Right wing Attempts to Undermine Sánchez Cerén’s Inauguration Ceremony
As Salvador Sánchez Cerén prepares to assume the presidency of El Salvador on June 1st, commencing the the nation’s second leftist Farabundo Martí National Liberation Front (FMLN) party administration, the right-wing opposition, which mounted a long and bitter battle before finally conceding electoral defeat, is now working to block funding for the inauguration ceremony.

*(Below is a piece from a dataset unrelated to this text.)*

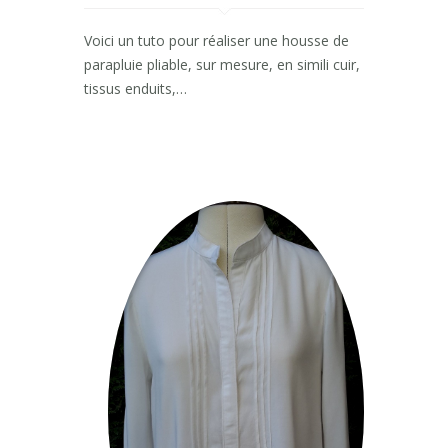
Voici un tuto pour réaliser une housse de
parapluie pliable, sur mesure, en simili cuir,
tissus enduits,…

In March, the right-wing Nationalist Republican Alliance (ARENA) party and the conservative media blasted the Legislative Assembly’s decision to reassign just under $1.5 million from the national budget to finance the ceremony, despite the fact that the four preceding ARENA administration ceremonies cost taxpayers between $2.1 million and $3.5 million each. Intent on impeding the incoming administration’s transition, a group of individuals—including a former vice president under ARENA—filed a Supreme Court case against the transfer of funds for the inauguration. The Court’s Constitutional Chamber, notorious for responding to right-wing interests, accepted the case and ordered the temporary freeze of the transfers.
Nevertheless, the FMLN has assured the public that Sánchez Cerén will enjoy a dignified ceremony that is now projected to be the most modest on record, costing a mere $850,000. “Nothing will take away the people’s happiness; Salvador Sánchez Cerén and Óscar Samuel Ortíz will assume their titles…with the same nobility and grace that a nation and a people should demonstrate before the world in an act of this nature,” said FMLN legislator Norma Guevara.
The ceremony will be attended by 13 presidents, among them regional leftist leaders Nicolás Maduro of Venezuela, Evo Morales of Bolivia and Rafael Correa of Ecuador. Although the FMLN-Funes inauguration in 2009 was attended by US Secretary of State Hillary Clinton, this year the United States is sending a less prestigious delegation led by María Contreras-Sweet, the Administrator of the Small Business Administration, accompanied by Secretary of State Counselor Thomas Shannon, Deputy Assistant Secretary of State for Western Hemisphere Affairs John Feeley and the National Security Council’s Latin America director Ricardo Zúñiga.